Remember that the idea of right and wrong is just the surface of something deeper.  I like how C.S. Lewis put it  in Mere Christianity - essentially ethics are the white and black keys that can be played by humans but it is the music that they play which is what is good.  Whether you believe that God being involved in a war is right or wrong is not an evidence of an ethic, it is the force that compels us to evaluate the act in the first place that is the actual good.  What drives us to seek whether something is ethical or not is the greatest evidence of the existence of good (and by extension, God).  In the end it is the question that makes us ethical and not the answer.  

If that is the case,  then we have to admit that if there is a God, His ethics must be beyond human reason because the conditions from which He is observing all of this human drama constitutes an entirely different set of ethics for Himself.  

So imagine, God is eternal, all-knowing and all-present.  Life emanates from Him and if we take the Bible seriously, He is anxious to put an end to sin and usher in an age in which we all return to good standing with Him, as in the garden of Eden.  From this perspective, what is death?  Death is nothing more than the transference from one life form to another.  It no longer has the sting of permanence.  Not even the idea of hell has permanence because of the saving work of the cross.  Add to that the fact that "it is appointed a man once to die" - meaning that everyone dies.  That and taxes are constants.
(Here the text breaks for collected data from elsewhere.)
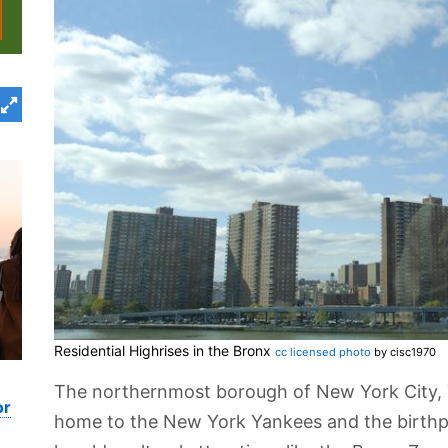
Residential Highrises in the Bronx
cc licensed photo
by cisc1970
The northernmost borough of New York City, 
or
home to the New York Yankees and the birthpl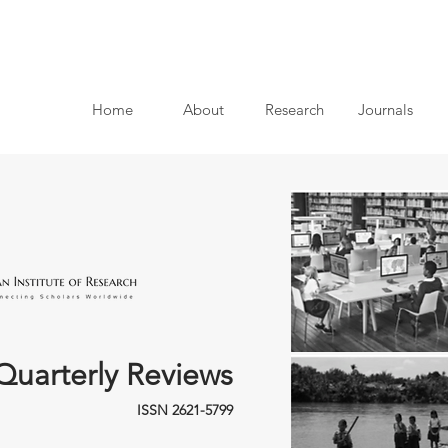
Home
About
Research
Journals
Quarterly Reviews
ISSN 2621-5799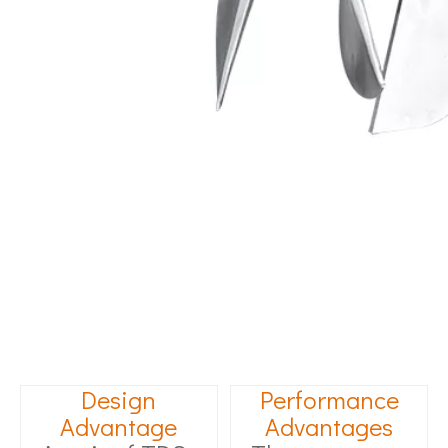
Design
Performance
Advantage
Advantages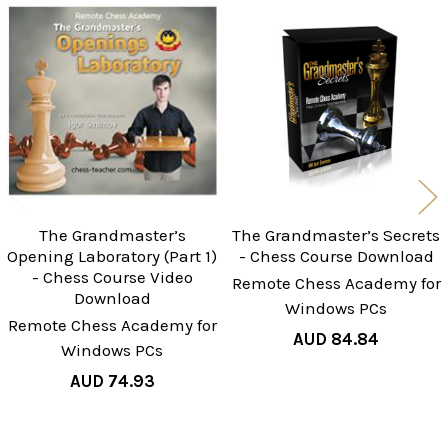
Related
Products
The Grandmaster’s
The Grandmaster’s Secrets
Opening Laboratory (Part 1)
- Chess Course Download
- Chess Course Video
Remote Chess Academy for
Download
Windows PCs
Remote Chess Academy for
AUD 84.84
Windows PCs
AUD 74.93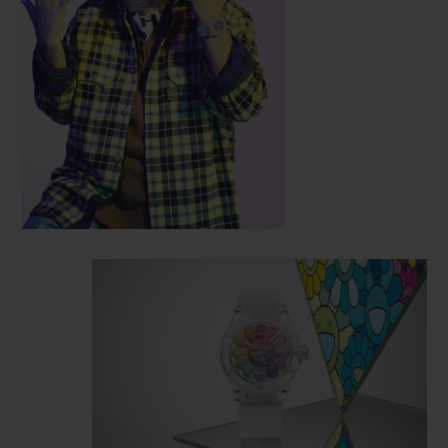
the artist's work and the intricate
mechanics of the watchmakers in Nyon.
Reusing the characteristic features of the
Classic Fusion model, this 45mm-diameter
case is cut from sapphire crystal, a
technological feat pioneered by Hublot.
The
smiling flower presents a mischievous
smile on a three-dimensional face that
literally emerges from the watch dial,
extending out beyond the sapphire crystal.
12 colourful petals rotate around this face,
and their polychromatic effect is achieved
by setting 487 stones representing the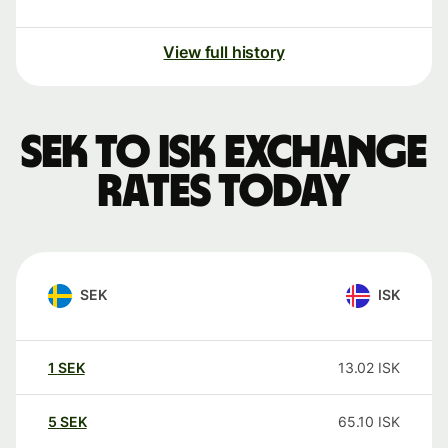
View full history
SEK to ISK exchange
rates today
SEK
ISK
1
SEK
13.02
ISK
5
SEK
65.10
ISK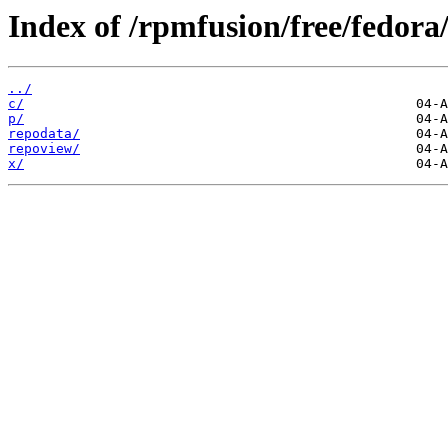
Index of /rpmfusion/free/fedor
../
c/
p/
repodata/
repoview/
x/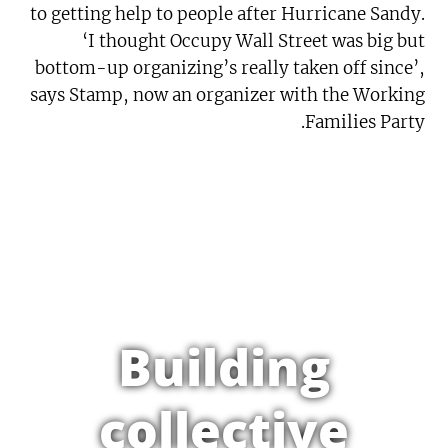
to getting help to people after Hurricane Sandy.
‘I thought Occupy Wall Street was big but
bottom-up organizing’s really taken off since’,
says Stamp, now an organizer with the Working
Families Party.
Building
collective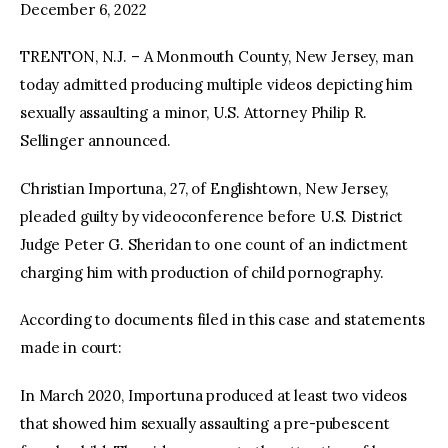
December 6, 2022
TRENTON, N.J. – A Monmouth County, New Jersey, man
today admitted producing multiple videos depicting him
sexually assaulting a minor, U.S. Attorney Philip R.
Sellinger announced.
Christian Importuna, 27, of Englishtown, New Jersey,
pleaded guilty by videoconference before U.S. District
Judge Peter G. Sheridan to one count of an indictment
charging him with production of child pornography.
According to documents filed in this case and statements
made in court:
In March 2020, Importuna produced at least two videos
that showed him sexually assaulting a pre-pubescent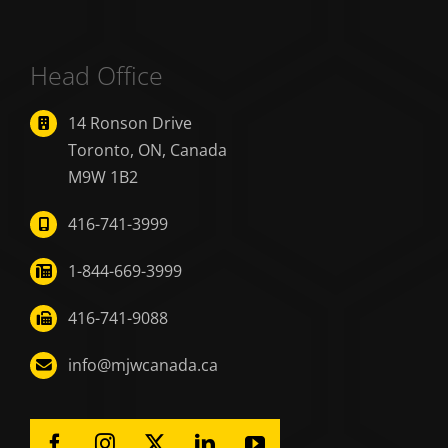
Head Office
14 Ronson Drive
Toronto, ON, Canada
M9W 1B2
416-741-3999
1-844-669-3999
416-741-9088
info@mjwcanada.ca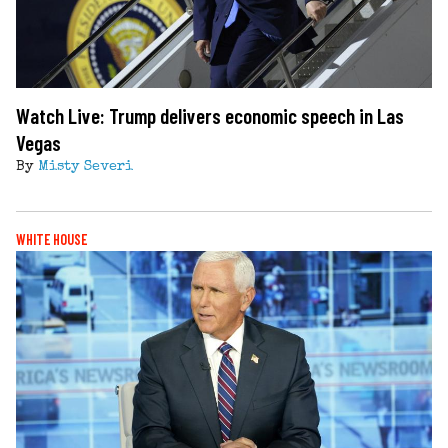
Watch Live: Trump delivers economic speech in Las
Vegas
By
Misty Severi
WHITE HOUSE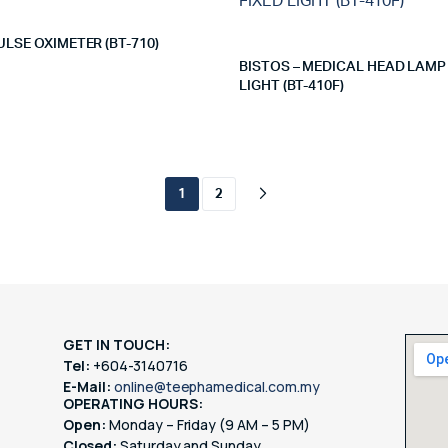
ULSE OXIMETER (BT-710)
BISTOS – MEDICAL HEAD LAMP
LIGHT (BT-410F)
1
2
GET IN TOUCH:
Tel:
+604-3140716
E-Mail:
online@teephamedical.com.my
OPERATING HOURS:
Open:
Monday – Friday (9 AM – 5 PM)
Closed:
Saturday and Sunday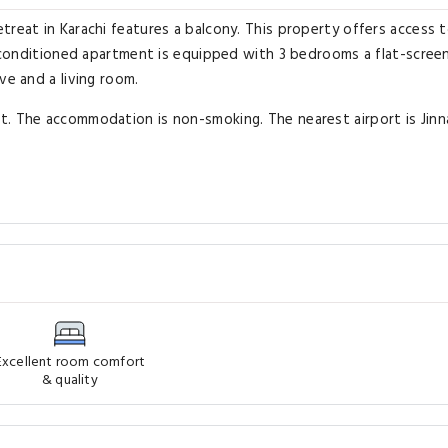
treat in Karachi features a balcony. This property offers access t
ir-conditioned apartment is equipped with 3 bedrooms a flat-scree
ve and a living room.
t. The accommodation is non-smoking. The nearest airport is Jinn
Excellent room comfort
& quality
With that perspective, death does not carry the same weight as it does from this side of the grave.  Death has to happen.  Whether it happens from an accident or the sword, the result is still the same.  If God's ultimate aim is redemption, how are His ethics out of place if they are achieved by the sword or circumstance?

An illustration of this comes from dealing with my children.  A few years ago, a great argument broke out between my two sons.  It was epic . . . to them.  One son had stolen the other son's Easter candy.  It was a simple matter of just trying to find out what happened.  From our perspective, it was ridiculous - just give it back if you have it.  But Tyler was livid - a great wrong was perpetrated and the more he screamed "he has my purple ducky!" the more it became almost comical.  

Now of course I am not equating stealing candy with extermination, but I am saying that human perspectives are not the end of discussion when it comes to what is real.  We knew that there are dozens of purple duckies that we could easily get our hands on to settle the matter.  More than that, we had the foresight and maturity to know that this is a light and momentary affliction that will one day be a faded memory told with laughter.

Is it possible that God has the same perspective?  Perhaps.

I realize this is not a popular conclusion, I will get hate mail.  I am probably wrong to some degree.

However, this is the most compelling answer for how God conducts business - it takes it out of my hands and my need to make my ethos be God's ethos.

And of course we know that "He isn't safe . . . but He is good."